PROMPT:
Print every line of the data exactly as shown.
····················
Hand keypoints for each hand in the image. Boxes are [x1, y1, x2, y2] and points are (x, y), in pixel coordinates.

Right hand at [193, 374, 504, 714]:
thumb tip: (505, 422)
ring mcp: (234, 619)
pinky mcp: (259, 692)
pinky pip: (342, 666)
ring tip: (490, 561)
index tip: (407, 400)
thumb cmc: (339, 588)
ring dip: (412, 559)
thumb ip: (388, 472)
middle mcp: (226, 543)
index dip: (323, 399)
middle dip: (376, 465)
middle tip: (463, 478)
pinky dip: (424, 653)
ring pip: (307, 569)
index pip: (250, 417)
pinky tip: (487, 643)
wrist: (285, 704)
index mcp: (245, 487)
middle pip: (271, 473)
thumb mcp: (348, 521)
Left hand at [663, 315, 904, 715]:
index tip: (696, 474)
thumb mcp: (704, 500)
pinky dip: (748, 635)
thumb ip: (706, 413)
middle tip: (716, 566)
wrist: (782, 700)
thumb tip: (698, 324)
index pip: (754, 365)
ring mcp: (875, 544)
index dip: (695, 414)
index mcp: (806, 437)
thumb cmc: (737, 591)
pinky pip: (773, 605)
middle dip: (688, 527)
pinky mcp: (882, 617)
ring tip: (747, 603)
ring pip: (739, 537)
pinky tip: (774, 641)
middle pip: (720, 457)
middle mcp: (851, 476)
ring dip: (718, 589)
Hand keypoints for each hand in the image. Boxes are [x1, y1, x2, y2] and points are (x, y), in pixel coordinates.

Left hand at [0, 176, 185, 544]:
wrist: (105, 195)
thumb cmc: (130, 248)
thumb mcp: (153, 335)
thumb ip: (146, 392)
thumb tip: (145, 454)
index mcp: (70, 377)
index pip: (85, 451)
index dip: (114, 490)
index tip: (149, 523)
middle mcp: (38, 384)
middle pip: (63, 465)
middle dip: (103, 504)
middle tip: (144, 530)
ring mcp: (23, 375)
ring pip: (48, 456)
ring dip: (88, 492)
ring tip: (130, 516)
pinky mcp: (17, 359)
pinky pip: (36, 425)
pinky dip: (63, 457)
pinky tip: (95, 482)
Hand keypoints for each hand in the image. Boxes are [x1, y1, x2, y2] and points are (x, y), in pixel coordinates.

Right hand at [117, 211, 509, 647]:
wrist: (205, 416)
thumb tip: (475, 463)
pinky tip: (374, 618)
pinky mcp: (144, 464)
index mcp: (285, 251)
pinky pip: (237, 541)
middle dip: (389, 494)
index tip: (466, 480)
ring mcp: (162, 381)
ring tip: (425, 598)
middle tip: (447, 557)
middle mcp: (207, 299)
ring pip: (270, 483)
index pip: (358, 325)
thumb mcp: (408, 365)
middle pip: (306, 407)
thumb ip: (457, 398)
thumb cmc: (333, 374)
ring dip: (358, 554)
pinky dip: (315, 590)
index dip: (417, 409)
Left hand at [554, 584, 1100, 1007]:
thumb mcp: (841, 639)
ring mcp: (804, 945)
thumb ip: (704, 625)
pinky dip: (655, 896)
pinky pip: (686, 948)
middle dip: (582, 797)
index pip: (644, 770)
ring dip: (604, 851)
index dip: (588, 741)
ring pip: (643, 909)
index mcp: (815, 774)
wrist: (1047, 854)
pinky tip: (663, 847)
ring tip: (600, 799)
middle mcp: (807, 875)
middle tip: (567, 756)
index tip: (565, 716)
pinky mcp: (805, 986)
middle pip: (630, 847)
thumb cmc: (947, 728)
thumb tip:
····················
RESPONSE BOX:
Hand keypoints for each hand in the image. Boxes are [x1, y1, x2, y2] and points are (x, y), in pixel coordinates.

Right hand at [193, 374, 504, 714]:
thumb tip: (505, 422)
ring mcp: (234, 619)
pinky mcp: (259, 692)
pinky pip: (342, 666)
ring tip: (490, 561)
index tip: (407, 400)
thumb cmc: (339, 588)
ring dip: (412, 559)
thumb ip: (388, 472)
middle mcp: (226, 543)
index dip: (323, 399)
middle dip: (376, 465)
middle tip: (463, 478)
pinky dip: (424, 653)
ring pip: (307, 569)
index pip: (250, 417)
pinky tip: (487, 643)
wrist: (285, 704)
index mcp: (245, 487)
middle pip: (271, 473)
thumb mcp: (348, 521)
Left hand at [663, 315, 904, 715]:
index tip: (696, 474)
thumb mcp: (704, 500)
pinky dip: (748, 635)
thumb ip: (706, 413)
middle tip: (716, 566)
wrist: (782, 700)
thumb tip: (698, 324)
index pip: (754, 365)
ring mcp: (875, 544)
index dip: (695, 414)
index mcp: (806, 437)
thumb cmc: (737, 591)
pinky pip: (773, 605)
middle dip: (688, 527)
pinky mcp: (882, 617)
ring tip: (747, 603)
ring pip: (739, 537)
pinky tip: (774, 641)
middle pip: (720, 457)
middle mcp: (851, 476)
ring dip: (718, 589)
Hand keypoints for each hand in the image. Boxes are [x1, y1, x2, y2] and points are (x, y), in pixel coordinates.

Left hand at [0, 176, 185, 544]:
wrist: (105, 195)
thumb cmc: (130, 248)
thumb mcp: (153, 335)
thumb ip: (146, 392)
thumb tip: (145, 454)
index mcp: (70, 377)
index pip: (85, 451)
index dip: (114, 490)
index tip: (149, 523)
middle mcp: (38, 384)
middle pip: (63, 465)
middle dip: (103, 504)
middle tip: (144, 530)
ring mcp: (23, 375)
ring pip: (48, 456)
ring dip: (88, 492)
ring tip: (130, 516)
pinky mcp: (17, 359)
pinky pip: (36, 425)
pinky dip: (63, 457)
pinky tip: (95, 482)
Hand keypoints for each hand in the image. Boxes are [x1, y1, x2, y2] and points are (x, y), in pixel coordinates.

Right hand at [117, 211, 509, 647]:
wrist: (205, 416)
thumb tip: (475, 463)
pinky tip: (374, 618)
pinky mcp: (144, 464)
index mcp: (285, 251)
pinky pip: (237, 541)
middle dip: (389, 494)
index tip: (466, 480)
ring mcp: (162, 381)
ring tip: (425, 598)
middle tip: (447, 557)
middle mcp: (207, 299)
ring pip: (270, 483)
index pip: (358, 325)
thumb mcp: (408, 365)
middle pip: (306, 407)
thumb ip: (457, 398)
thumb cmc: (333, 374)
ring dip: (358, 554)
pinky dip: (315, 590)
index dip: (417, 409)
Left hand at [554, 584, 1100, 1007]:
thumb mcp: (841, 639)
ring mcp: (804, 945)
thumb ip: (704, 625)
pinky dip: (655, 896)
pinky pip: (686, 948)
middle dip: (582, 797)
index pip: (644, 770)
ring dip: (604, 851)
index dip: (588, 741)
ring pip: (643, 909)
index mcp: (815, 774)
wrist: (1047, 854)
pinky tip: (663, 847)
ring tip: (600, 799)
middle mcp: (807, 875)
middle tip: (567, 756)
index tip: (565, 716)
pinky mcp: (805, 986)
middle pip: (630, 847)
thumb cmc: (947, 728)
thumb tip:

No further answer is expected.